Ebay's Skeptics Have Their Day, For Now

Stocks: (EBAY)(GOOG)(YHOO)

EBay today announced that the president of its PayPal unit was leaving the company and would be replaced by the executive that runs the Skype division.

The announcement was followed by a downgrade by Citigroup and general panic by investors.

Reading the announcement, perhaps there isn't as much between the lines as the market believes.

Wall Street now believes that the new online payment system introduced by Google is going to take PayPal to the cleaners. Maybe the PayPal president didn't do enough to counter Google's move. But that seems doubtful.

EBay's stock dropped almost 5% on the news to a 52-week low of $27.10. The stock traded aroun $60 in late 2004 and early 2005.

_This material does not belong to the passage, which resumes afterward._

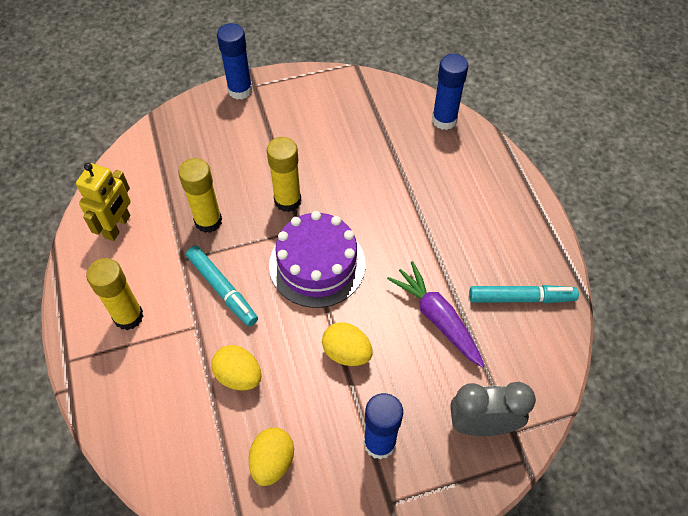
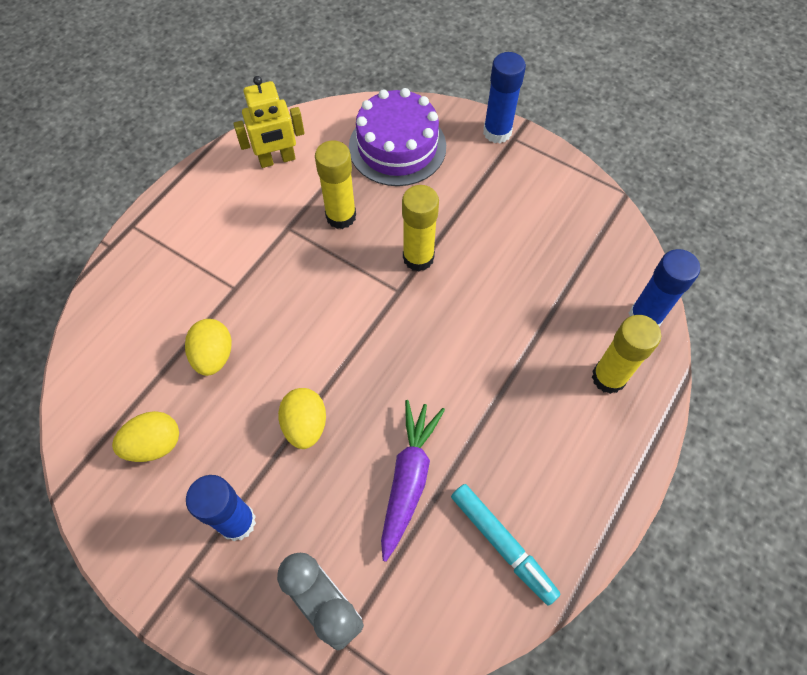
camera: 50 degrees right, 5 degrees up
yellow glue stick [86,258,143,330] -> yellow glue stick moved to [592,315,661,394]
turquoise marker [186,246,258,327] -> none
purple cake [269,211,365,308] -> purple cake moved to [349,88,446,186]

Sometimes the markets read too much into news, and this would seem to be one of those cases. Google has not had tremendous success with its recent product introductions. GoogleFinance is not nearly as good as Yahoo!Finance, MarketWatch or MSN Money. Google's photo-sharing service does not seem to have put much of a dent in a market dominated by Hewlett-Packard, Kodak, Yahoo! and independent services like Photobucket.

Investors now have to assume that Ebay is doing very poorly, at least if they want to justify the company losing 50% of its market cap, or about $40 billion. And, today, the evidence is not there.

There are some that see the online payment service introduced by Google as a benefit for EBay.
An analyst at Caris & Co. said as much recently at Forbes.com: "Despite being portrayed by many in the media as a 'PayPal Killer,' we think it highly unlikely that Checkout will crimp PayPal's very strong off-eBay growth prospects in the foreseeable future," said Tim Boyd, an analyst for the research firm.

EBay is still the world's No. 1 online auction company. Bear Stearns recently issued a report saying that listing on the Ebay site were up 28% year-over-year for the second quarter. In key markets like Germany, the increase was 46%.

In mid-June, EBay announced that it had signed up its 200 millionth online auction member. The number is so large that to assume another company will compete with EBay in its core business would appear to be bordering on foolish.

Most Wall Street analysts have a target price of $35 for EBay. It won't take much to get it back there.